Abgrenzung der Mietarten:

  • Nettokaltmiete: Enthält keinerlei Betriebskosten; sämtliche umlagefähigen Kosten nach der Betriebskostenverordnung werden separat als Vorauszahlung erhoben und jährlich abgerechnet.
  • Bruttokaltmiete (Inklusivmiete ohne Heizung): Enthält alle kalten Betriebskosten pauschal, Heizung/Warmwasser werden meist gesondert abgerechnet.
  • Inklusivmiete (Bruttowarmmiete): Sämtliche Betriebskosten inklusive Heizung und Warmwasser sind vollständig in der Miete enthalten, es findet keine gesonderte Abrechnung statt.
  • Teilinklusivmiete: Mischform, bei der ein Teil der Betriebskosten (z. B. Grundsteuer, Versicherung, Hauswart) pauschal in der Miete enthalten ist, ein anderer Teil (typischerweise die verbrauchsabhängigen Heiz- und Wasserkosten) jedoch weiterhin gesondert nach § 556 BGB i.
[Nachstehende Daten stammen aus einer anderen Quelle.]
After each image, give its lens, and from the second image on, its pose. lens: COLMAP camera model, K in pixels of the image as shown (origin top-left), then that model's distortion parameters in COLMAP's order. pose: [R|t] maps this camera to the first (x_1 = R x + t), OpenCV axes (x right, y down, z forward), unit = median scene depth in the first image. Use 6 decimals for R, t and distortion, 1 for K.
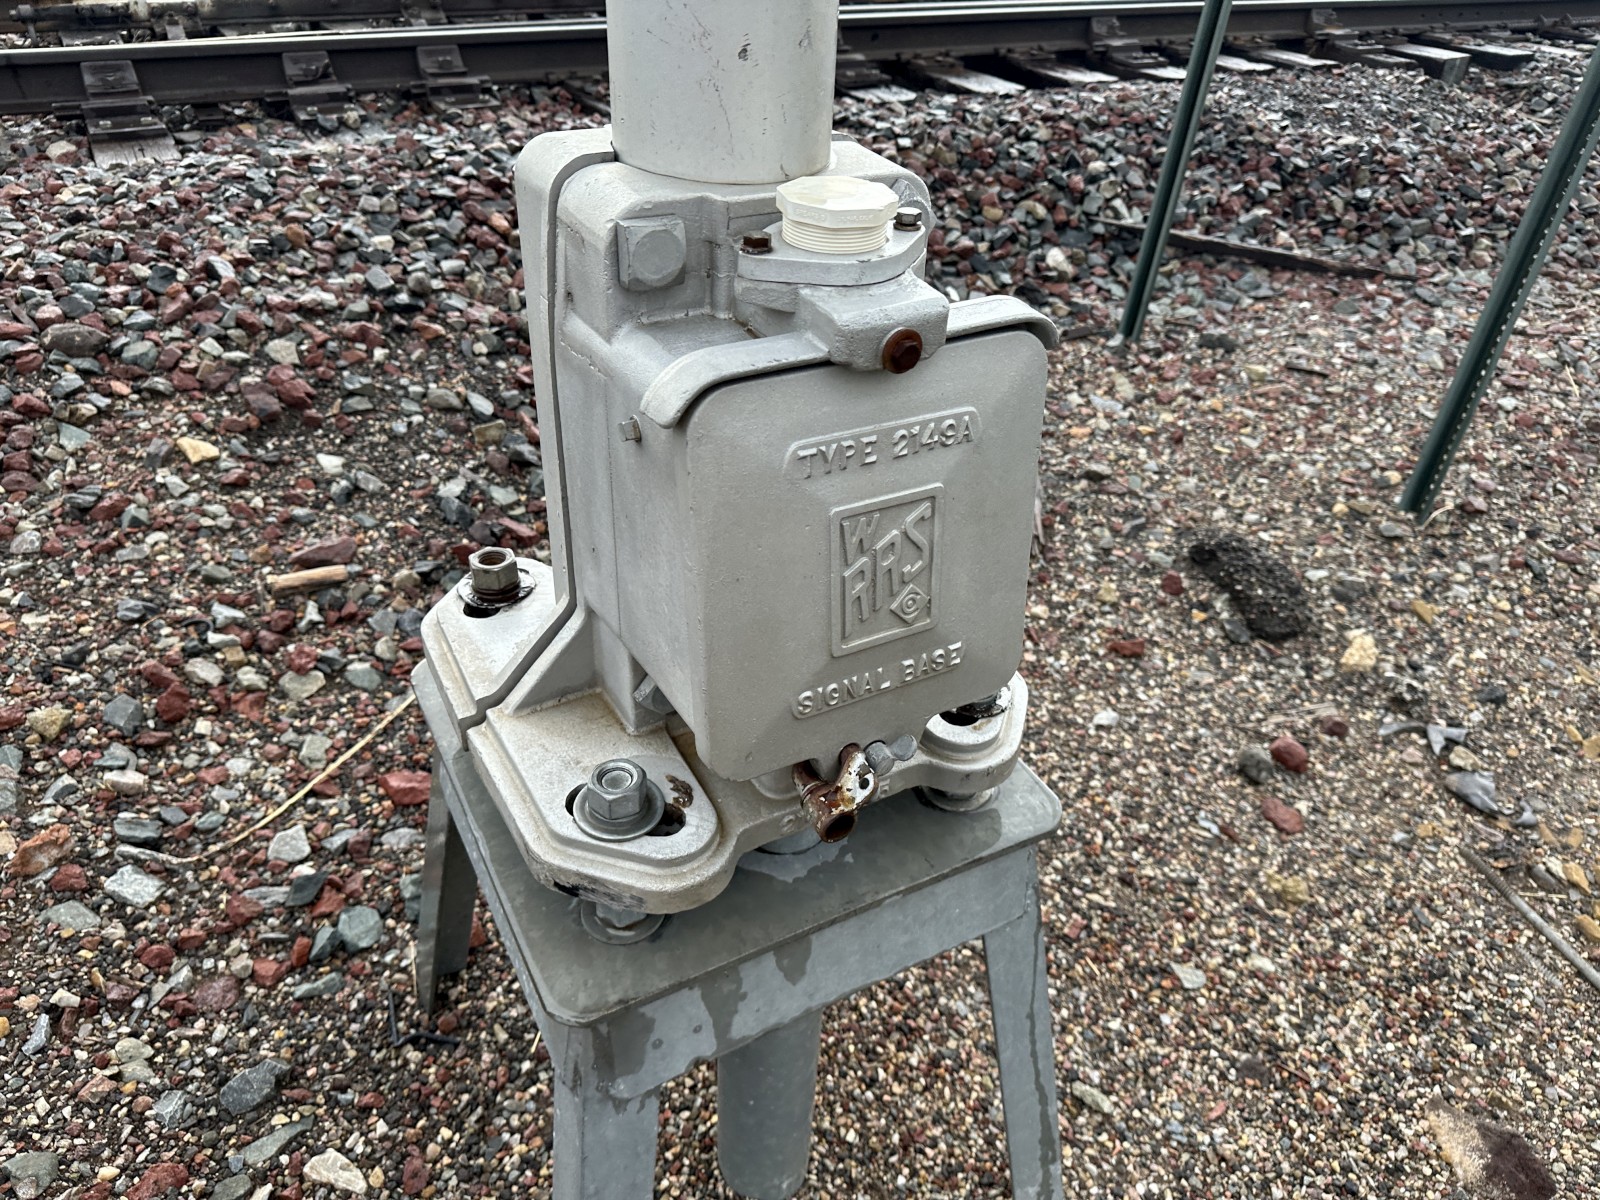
lens RADIAL K [[1113.9, 0, 786.8], [0, 1113.9, 600.3], [0, 0, 1]] dist [0.035508, -0.037268]
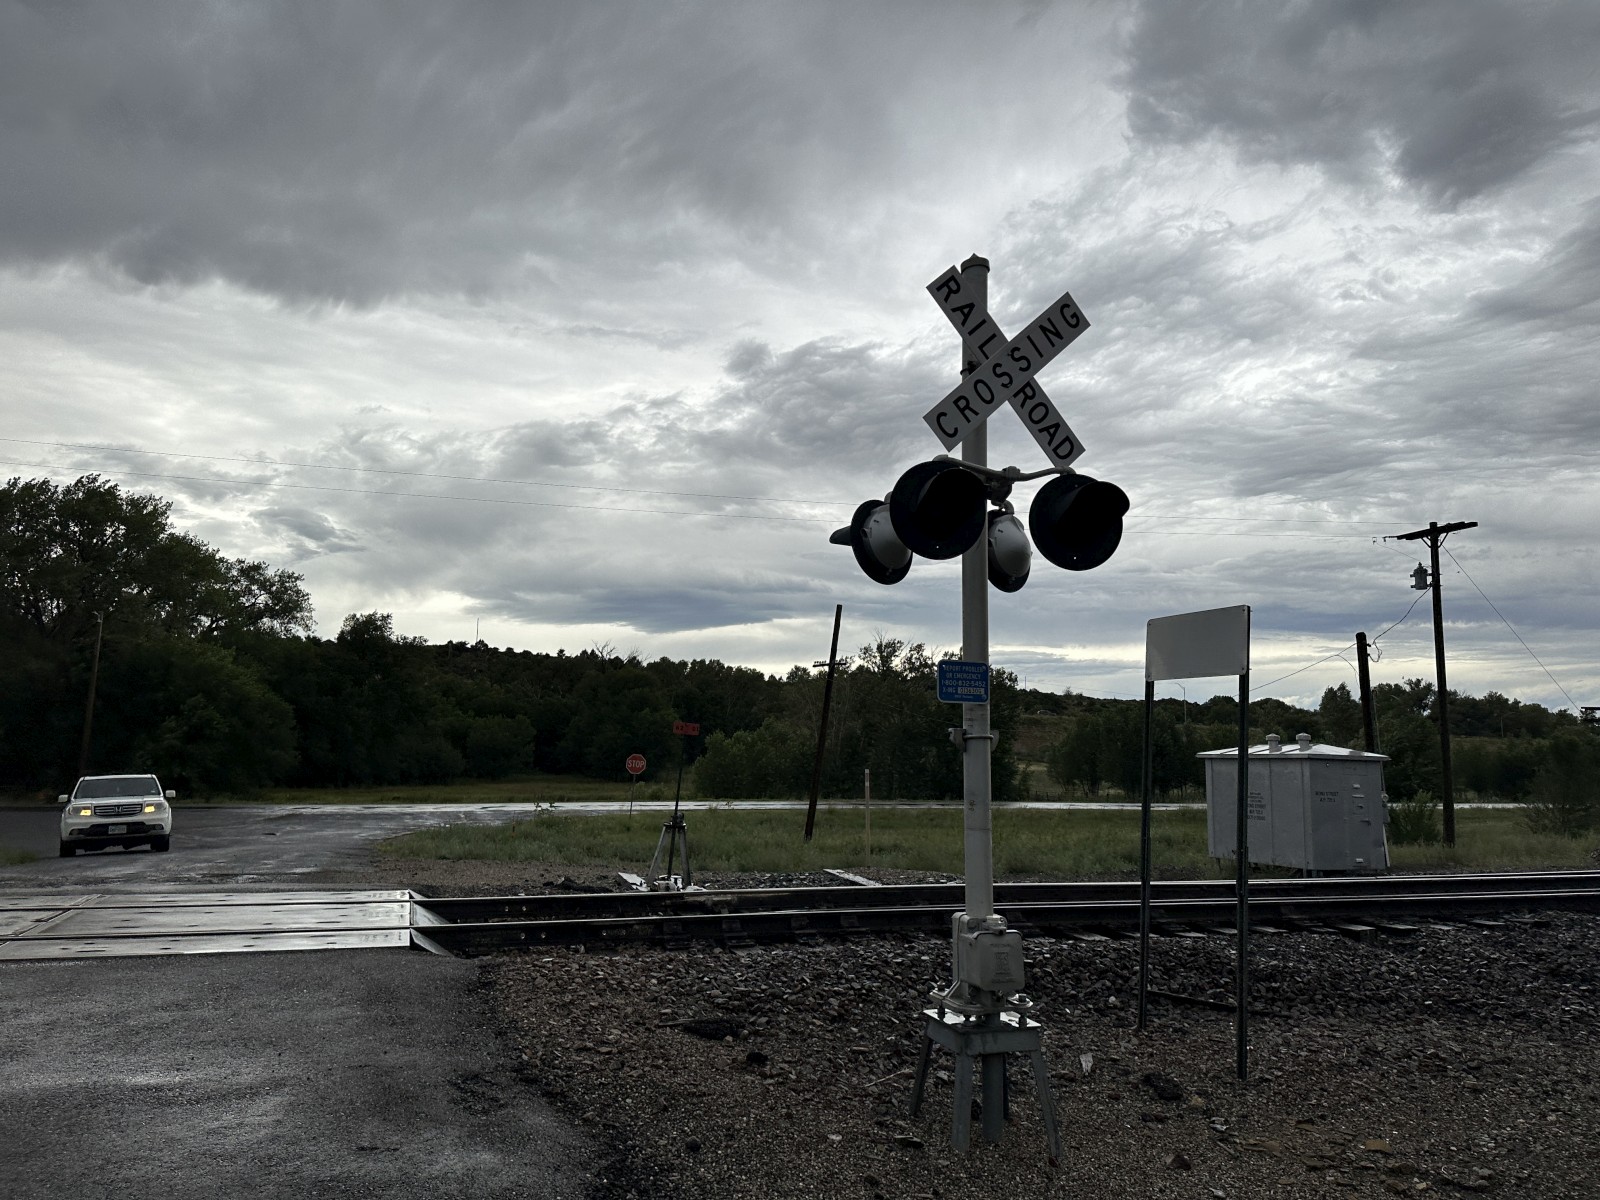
lens RADIAL K [[1090.6, 0, 809.3], [0, 1090.6, 583.1], [0, 0, 1]] dist [0.039815, -0.045094]
pose [[0.985536, -0.050573, -0.161746, 0.026166], [-0.077224, 0.715562, -0.694267, 0.662813], [0.150850, 0.696716, 0.701307, -1.223367]]
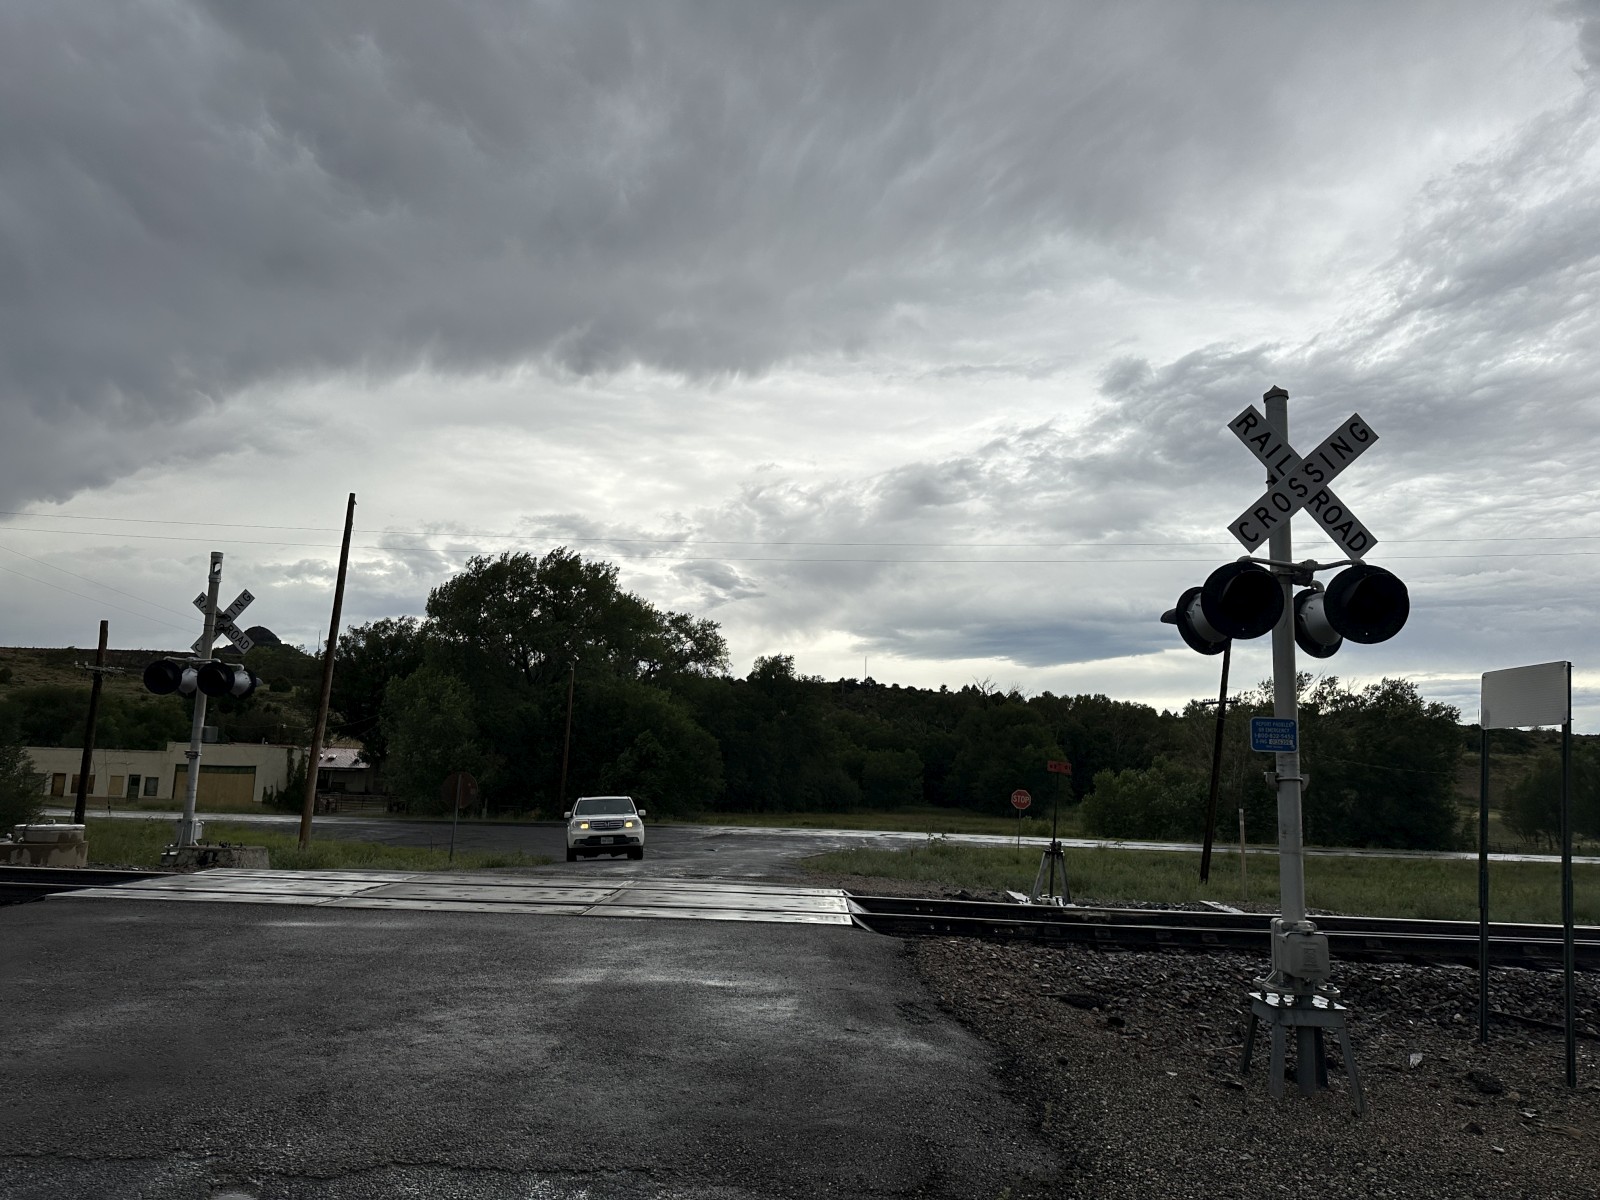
lens RADIAL K [[1113.9, 0, 786.8], [0, 1113.9, 600.3], [0, 0, 1]] dist [0.035508, -0.037268]
pose [[0.862714, -0.091202, -0.497401, 0.252814], [-0.290969, 0.714946, -0.635759, 1.023309], [0.413597, 0.693206, 0.590257, -1.711731]]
V. m. der Heizkostenverordnung abgerechnet wird.

Praxisrelevante Punkte:

  • Abrechnungspflicht nur für den nicht-pauschalen Teil: Der Vermieter muss nur über die tatsächlich separat erhobenen Kostenarten jährlich abrechnen (§ 556 Abs. 3 BGB); die pauschal einkalkulierten Kostenarten unterliegen keiner Abrechnungspflicht und können auch bei tatsächlicher Kostensteigerung nicht automatisch angepasst werden, sofern keine Anpassungsklausel vereinbart wurde.
  • Heizkostenverordnung bleibt zwingend: Auch bei Teilinklusivmiete müssen die Heiz- und Warmwasserkosten – sofern sie nicht in der Pauschale enthalten sind – nach der Heizkostenverordnung mindestens teilweise verbrauchsabhängig abgerechnet werden.
  • Transparenzrisiko: Für Mietinteressenten ist die Teilinklusivmiete oft schwerer vergleichbar als eine klar getrennte Nettokaltmiete mit Betriebskostenvorauszahlung – Makler sollten im Exposé eindeutig ausweisen, welche Kostenarten enthalten und welche gesondert zu zahlen sind.
  • Anpassung der Pauschale: Eine im Vertrag enthaltene Betriebskostenpauschale kann nur erhöht werden, wenn eine entsprechende Anpassungsklausel vereinbart wurde (§ 560 BGB); ohne eine solche Klausel trägt der Vermieter das Risiko steigender Pauschalkosten.

Beispiel aus der Praxis

Ein Mietvertrag sieht eine monatliche Miete von 950 Euro vor, in der Hauswartkosten und Gebäudeversicherung bereits enthalten sind. Zusätzlich zahlt der Mieter eine Heizkostenvorauszahlung von 120 Euro monatlich, über die der Vermieter einmal jährlich nach tatsächlichem Verbrauch abrechnet.

Rechtsgrundlage

  • § 556 BGB – Vereinbarung und Abrechnung von Betriebskosten.
  • Betriebskostenverordnung (BetrKV) – Katalog der umlagefähigen Betriebskostenarten.
  • Heizkostenverordnung (HeizkV) – Zwingende verbrauchsabhängige Abrechnung von Heiz- und Warmwasserkosten, auch bei teilweiser Pauschalierung.